Impeachment Is Not Oversight. Oversight Is Oversight.
United States – March 6, 2026 – Thanedar says impeach Bondi, but the real test is whether lawmakers can subpoena, litigate, and publish facts without a circus.
I have paced enough courthouse hallways to know a “historic moment” can be real, or it can be a scented candle with better lighting. Papers get waved. Microphones multiply. A staffer staples a press release like it is the Magna Carta. Meanwhile, the rest of us reach for the civics textbook and wonder whether accountability still means “show your work.”
What happened: impeachment filed, subpoena moving
On March 5, Rep. Shri Thanedar said he filed articles of impeachment against Attorney General Pam Bondi. His accusation: misconduct tied to the Justice Department’s handling of the Jeffrey Epstein files, plus broader claims that the department has been politicized.
As described publicly, the articles include allegations such as obstruction of Congress, dereliction of duty and obstruction of justice, and weaponizing and politicizing the DOJ.
At the same time, the House Oversight Committee has already taken a more old-fashioned step: it voted to subpoena Bondi to answer questions about the DOJ’s handling of Epstein-related materials. That is not cable-news poetry. That is paperwork with teeth, if Congress is willing to use it.
The Paine test: liberty, or just louder politics?
Thomas Paine distrusted concentrated power no matter who held the keys. So the test is plain: does this widen the space for ordinary people to live free and trust the rules, or does it just relocate power while we are instructed to clap?
If the complaint is stonewalling on a matter of intense national interest, the liberty-friendly answer is sunlight plus due process: a clear inventory of what exists, what can be disclosed, what must be protected (especially victim privacy), and what is being withheld and why. Then let courts and oversight bodies test those claims. Records, not vibes.

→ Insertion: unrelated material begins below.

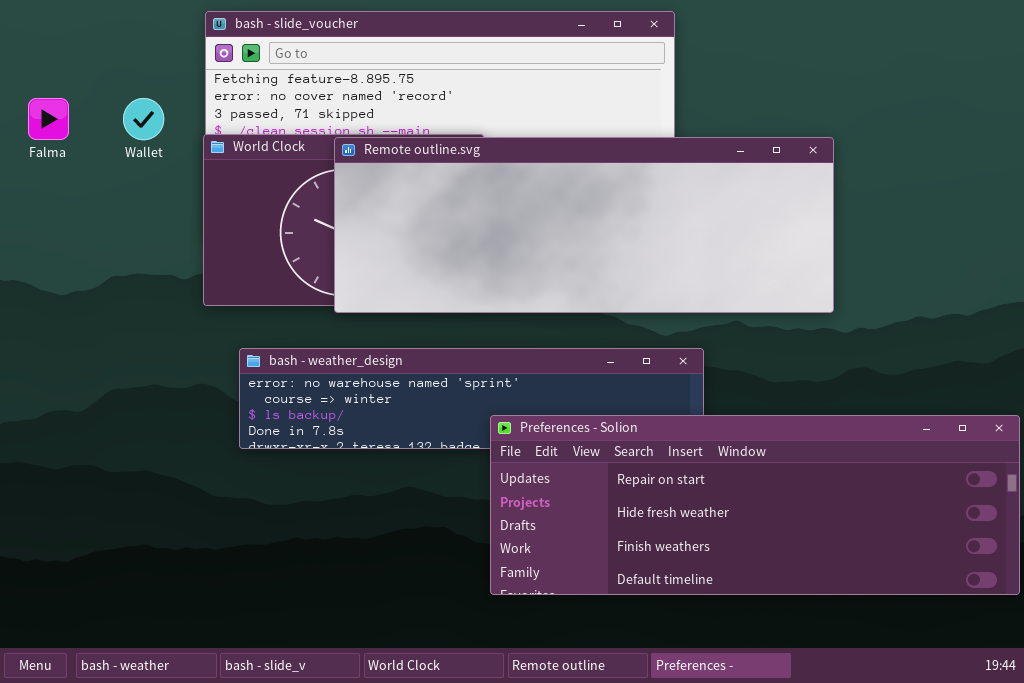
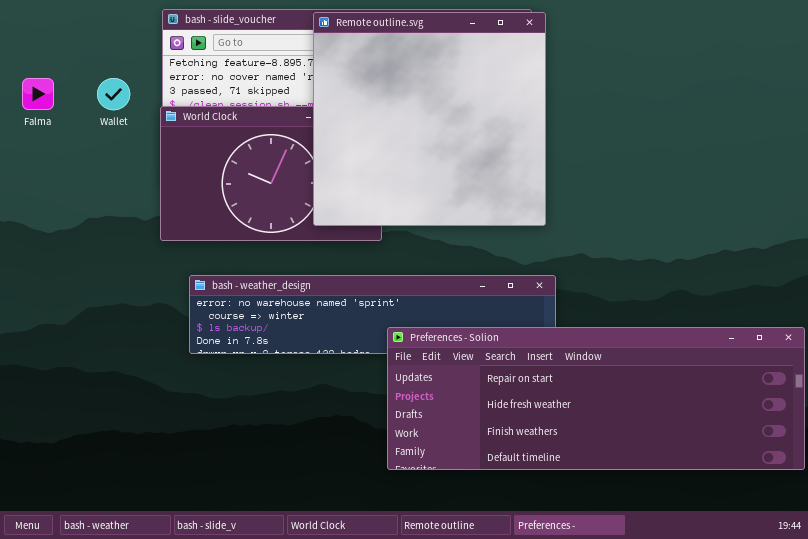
Remote outline.svg: [334,137,834,313] -> [313,12,546,226], moved, resized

The Orwell check: “weaponization” and “transparency” need receipts
Orwell warned that politics loves euphemism the way a midnight committee room loves a locked door. If someone says “weaponization,” I want the serial numbers: what actions, what deviations, what directives. If someone says “transparency,” I want the disclosure map: what categories are withheld, under what authority, and with what review process. Without that, we get dueling slogans instead of oversight.
The liberty ledger and the tradeoff
- Who benefits? Thanedar gets attention. Parties get pressure. Bondi and the White House might benefit if it is dismissed as a stunt. The media gets catnip.
- Who pays? The public, if subpoenas, depositions, and litigation are replaced by symbolism. Survivors, if trauma becomes a prop. Everyone, if escalation becomes Congress’s only language.
Epstein-related disclosures are radioactive. The public interest is real. So is the interest in not turning uncharged names into permanent stains by insinuation. That is why disclosure must be structured, documented, and reviewable.
If Congress believes Bondi is obstructing oversight, the steps that matter are boring on purpose:
- Enforce the subpoena.
- Put witnesses under oath.
- Demand sworn declarations of what exists and where.
- Litigate quickly when DOJ refuses, on an expedited, court-supervised schedule.
- If necessary, legislate clearer disclosure standards that protect victims while preventing endless delay.
Impeachment can be the credible consequence at the end of that road, not the opening press strategy. Otherwise it is what it too often becomes: a strongly worded letter that got promoted.
Congress should publish a precise checklist with deadlines and clear enforcement custody. DOJ should respond in writing with itemized compliance and legal bases for any withholding. Courts should referee fast. Inspectors general should audit. And voters should treat any side that blocks the paper trail like a side that has something to hide.
Impeachment is a constitutional fire alarm. It is not a substitute for smoke detectors, building codes, and regular inspections. If lawmakers want a weary public to believe the alarm, they should start by building the record that makes it believable.